CERN's Director for Accelerators Steve Myers announced today that for the first time two beams are circulating simultaneously in the LHC. The announcement was made at a press conference held at the laboratory. The first individual circulating beams of 2009 were successfully established on Friday, November 20.

The next steps will be a careful, systematic testing of the accelerator.

“We will systematically go through all the measurements, put all the systems through their tests, and when we're sure everything's safe, we will increase the beam intensity," explained Myers. “During some shifts we will try to accelerate beam to the maximum energy for this year - 1200 GeV per beam. Then we will decide about collisions. Two possibilities are to collide at the 450 GeV injection energy or at 1200 GeV per beam. That is our program until just before Christmas.” Over the next year, the energy will be ramped to 3.5 TeV (3500 GeV) per beam, and then possibly to a maximum of 5 TeV.

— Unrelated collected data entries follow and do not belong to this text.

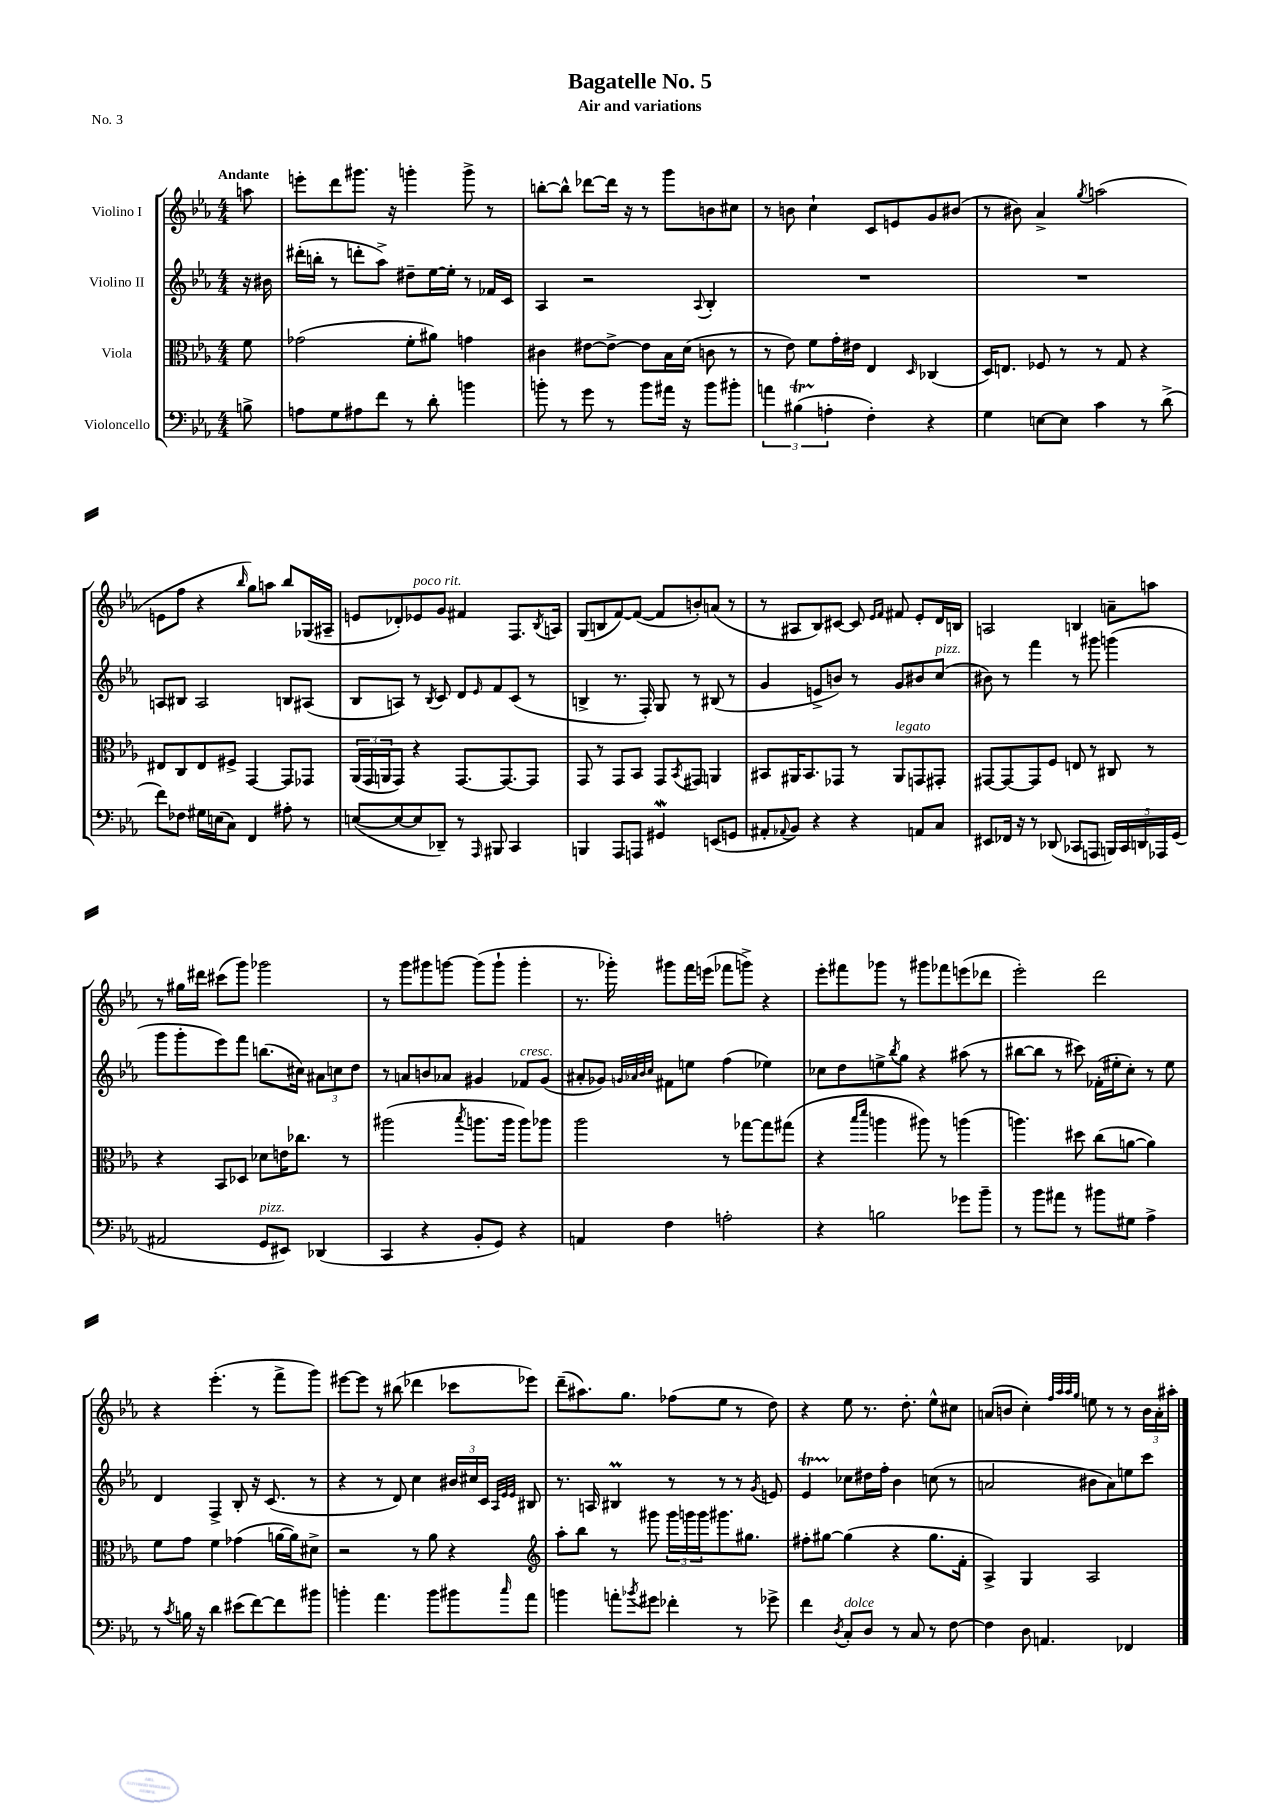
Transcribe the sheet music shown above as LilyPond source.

\header { title = "Bagatelle No. 5" subtitle = "Air and variations" piece = "No. 3" }
<<
\new StaffGroup <<
\new Staff = "s0" \with { instrumentName = "Violino I" } {
    \clef treble \key ees \major \numericTimeSignature \time 4/4 \partial 8 \tempo "Andante"
    a''8 |
    e'''8-. d'''8 gis'''8. r16 g'''4-. g'''8-> r8 |
    b''8~-. b''8-^ des'''8~ des'''16 r16 r8 g'''8 b'8 cis''8 |
    r8 b'8 c''4-! c'8 e'8 g'8 bis'8( |
    r8 bis'8) aes'4-> \acciaccatura { g''8 } a''2( |
    e'8 f''8 r4 \grace { bes''16 } g''8) a''8 bes''8 ges16( ais16-- |
    e'8 des'8-.) ees'8^\markup { \italic "poco rit." } g'8 fis'4 f8. \acciaccatura { bes8 } a16 |
    g8( b8 f'8~) f'8~( f'8 b'8-.) a'8( r8 |
    r8 ais8 bes8) cis'8~ cis'8 \grace { ees'16 f'16 } fis'8 ees'8-. d'16 b16 |
    a2 b4 a'8-- a''8 |
    r8 gis''16 dis'''16 cis'''8( g'''8) ges'''2 |
    r8 g'''8 gis'''8 g'''8~ g'''8( g'''8-! g'''4-. |
    r8. ges'''16-.) gis'''8 f'''16 e'''16( fes'''8 g'''8->) r4 |
    ees'''8-. fis'''8 ges'''8 r8 gis'''8 fes'''8 e'''8( des'''8 |
    ees'''2-.) d'''2 |
    r4 ees'''4.-.( r8 f'''8-> g'''8) |
    eis'''8~ eis'''8 r8 bis''8( des'''4 ces'''8 ees'''8) |
    d'''8--( ais''8.) g''8. fes''8( ees''8 r8 d''8) |
    r4 ees''8 r8. d''8.-. ees''8-^ cis''8 |
    a'8( b'8 c''4-.) \grace { f''32 aes''32 aes''32 g''32 } e''8 r8 r8 \tuplet 3/2 { b'16 a'16-. ais''16-. } \bar "|." |
}
\new Staff = "s1" \with { instrumentName = "Violino II" } {
    \clef treble \key ees \major \numericTimeSignature \time 4/4 \partial 8
    r16 bis'16 |
    dis'''16-.( b''16-. r8 d'''8-. aes''8->) dis''8-- ees''16~ ees''16-. r8 fes'16 c'16 |
    aes4 r2 \appoggiatura { aes8 } bes4-. |
    R1 |
    R1 |
    a8 bis8 a2 b8 ais8( |
    bes8 a8) r8 \acciaccatura { bes8 } c'8 d'8 \grace { ees'16 } f'8 c'8( r8 |
    b4-> r8. f16-.) g8 r8 bis8( r8 |
    g'4 e'8-> b'8) r8 g'8 bis'8 c''8^\markup { \italic "pizz." }( |
    bis'8) r8 f'''4 r8 gis'''8 g'''4( |
    g'''8 g'''8-. ees'''8) f'''8 b''8.( cis''16) \tuplet 3/2 { ais'8 c''8 d''8 } |
    r8 a'8 b'8 aes'8 gis'4 fes'8^\markup { \italic "cresc." } gis'8( |
    ais'8-. ges'8) \grace { g'32 aes'32 bes'32 c''32 } fis'8 e''8 f''4( ees''4) |
    ces''8 d''8 e''8-> \acciaccatura { bes''8 } g''8 r4 ais''8( r8 |
    bis''8~ bis''8 r8 cis'''8) fes'16-.( eis''16-. c''8-.) r8 eis''8 |
    d'4 f4-> bes8-. r16 c'8.( r8 |
    r4 r8 d'8) c''4 \tuplet 3/2 { bis'16 cis''16 c'16 } \grace { aes32 ees'32 ees'32 } bis8 |
    r8. a16 bis4\prall r8 r8 r8 \acciaccatura { g'8 } e'8 |
    ees'4\startTrillSpan ces''8\stopTrillSpan dis''16 f''16-. bes'4 c''8( r8 |
    a'2 bis'8 a'8) e''8 c'''8 \bar "|." |
}
\new Staff = "s2" \with { instrumentName = "Viola" } {
    \clef alto \key ees \major \numericTimeSignature \time 4/4 \partial 8
    f'8 |
    ges'2( f'8-. ais'8) g'4 |
    cis'4 eis'8~ eis'8~-> eis'8 bes16 d'16( c'8 r8 |
    r8 ees'8) f'8 g'16-. eis'16 ees4 \grace { d16 } ces4( |
    d16) e8. fes8 r8 r8 g8 r4 |
    eis8 c8 eis8 fis8-> g,4~ g,8 ges,8 |
    \tuplet 3/2 { aes,16( g,16 a,16 } g,8) r4 g,8.~ g,8.~ g,8 |
    g,8 r8 g,8 bes,8 g,8 \acciaccatura { bes,8 } gis,8 a,4 |
    bis,8 ais,16 bis,8. ges,8 r8 ais,8^\markup { \italic "legato" } g,8 gis,8-. |
    gis,8~ gis,8~ gis,8 f8 e8 r8 cis8 r8 |
    r4 bes,8 des8 des'8 e'16 ces''8. r8 |
    ais''2( \acciaccatura { bes''8 } a''8. a''16 a''8) aes''8 |
    aes''2 r8 ges''8~ ges''8 gis''8( |
    r4 \grace { bes''16 d'''16 } a''4 ais''8) r8 a''4( |
    a''4.) dis''8 c''8( a'8~ a'4) |
    f'8 g'8 f'4 ges'4( a'16~ a'16) dis'8-> |
    r2 r8 aes'8 r4 |
    \clef treble aes''8-. bes''8 r8 gis'''8 \tuplet 3/2 { gis'''16 g'''16 g'''16 } gis'''8. gis''8. |
    fis''8-. gis''8~ gis''4( r4 gis''8. f'16-. |
    aes4->) g4 aes2 \bar "|." |
}
\new Staff = "s3" \with { instrumentName = "Violoncello" } {
    \clef bass \key ees \major \numericTimeSignature \time 4/4 \partial 8
    b8-> |
    a8 g8 ais8 f'8 r8 d'8-. b'4 |
    b'8-. r8 g'8 r8 b'8 ais'16 r16 b'8 bis'8-. |
    \tuplet 3/2 { a'4 bis4\startTrillSpan( a4-.\stopTrillSpan } f4-.) r4 |
    g4 e8~ e8 c'4 r8 d'8->( |
    f'8) fes8 gis16 e16( c8) f,4 ais8-. r8 |
    e8~( e8~ e8 des,8--) r8 \grace { aes,,16 } bis,,8 c,4 |
    b,,4 aes,,8 a,,8 gis,4\mordent e,8( g,8 |
    ais,8-. \appoggiatura { aes,8 } bes,8) r4 r4 a,8 c8 |
    eis,8 fes,16 r16 r8 des,8( ces,8 a,,8 \tuplet 5/4 { b,,16) ces,16 d,16 aes,,16 g,16( } |
    ais,2 g,8^\markup { \italic "pizz." } eis,8) des,4( |
    c,4 r4 bes,8-. g,8) r4 |
    a,4 f4 a2-. |
    r4 b2 ges'8 bes'8-- |
    r8 bes'8 ais'8 r8 bis'8 gis8 aes4-> |
    r8 \acciaccatura { c'8 } b16 r16 d'4 eis'8( f'8~) f'8 bis'8 |
    b'4-. aes'4. b'8 bis'8 \grace { c''16 } aes'8 |
    b'4 a'8-. \acciaccatura { bes'8 } gis'8 fes'4-. r8 ges'8-> |
    f'4 \acciaccatura { d8 } c8-.^\markup { \italic "dolce" } d8 r8 c8 r8 f8~ |
    f4 d8 a,4. fes,4 \bar "|." |
}
>>
>>
\layout { \context { \Score \remove "Bar_number_engraver" } }
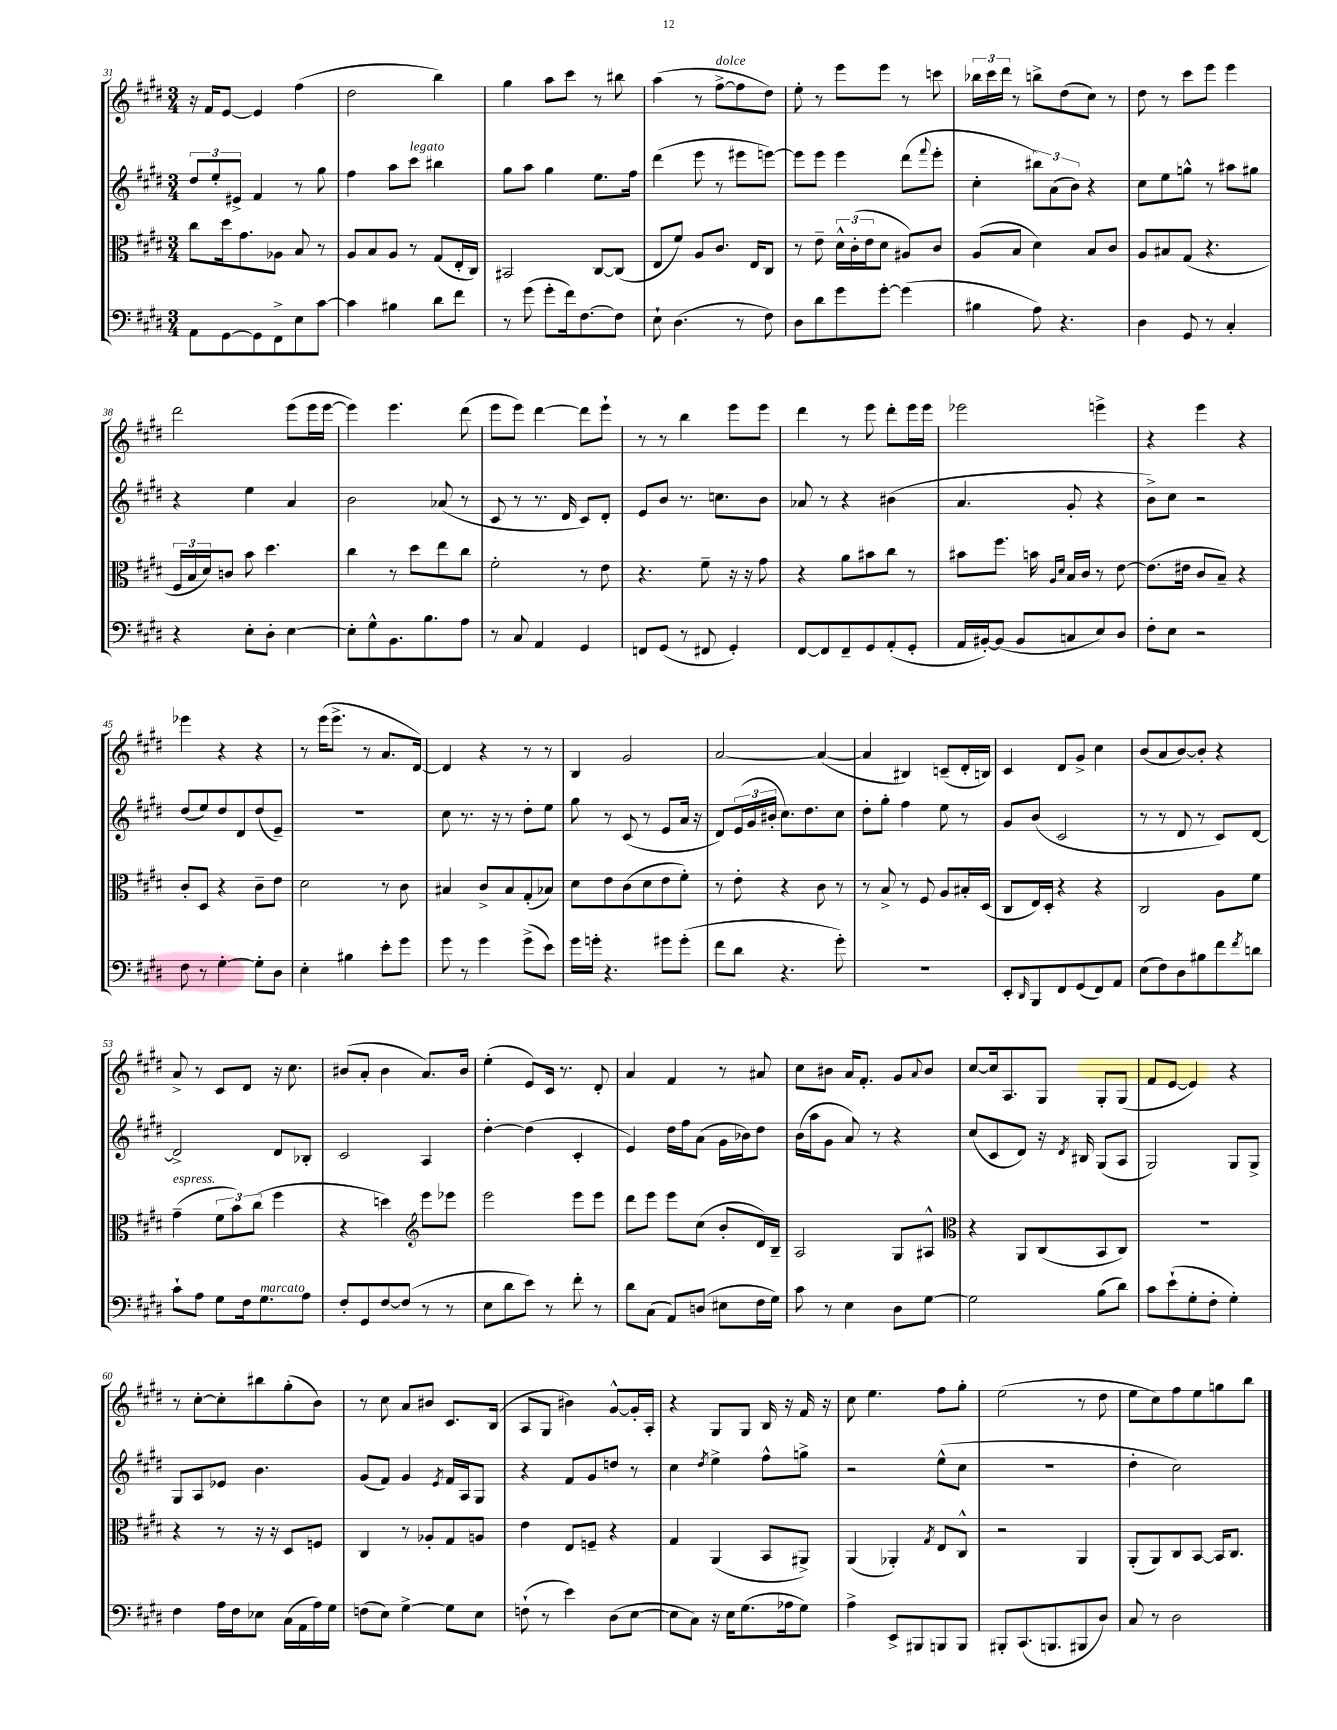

“With 3.5 TeV per beam we will open new windows to new physics,” noted CERN Director-General Rolf Heuer.

Fabiola Gianotti, spokesperson of the ATLAS experiment, observed, “This is at the same time the end of twenty years of effort by the international scientific community to build a machine and detector of unprecedented complexity and technological challenges, and the beginning of a fantastic era of physics exploration and discovery.”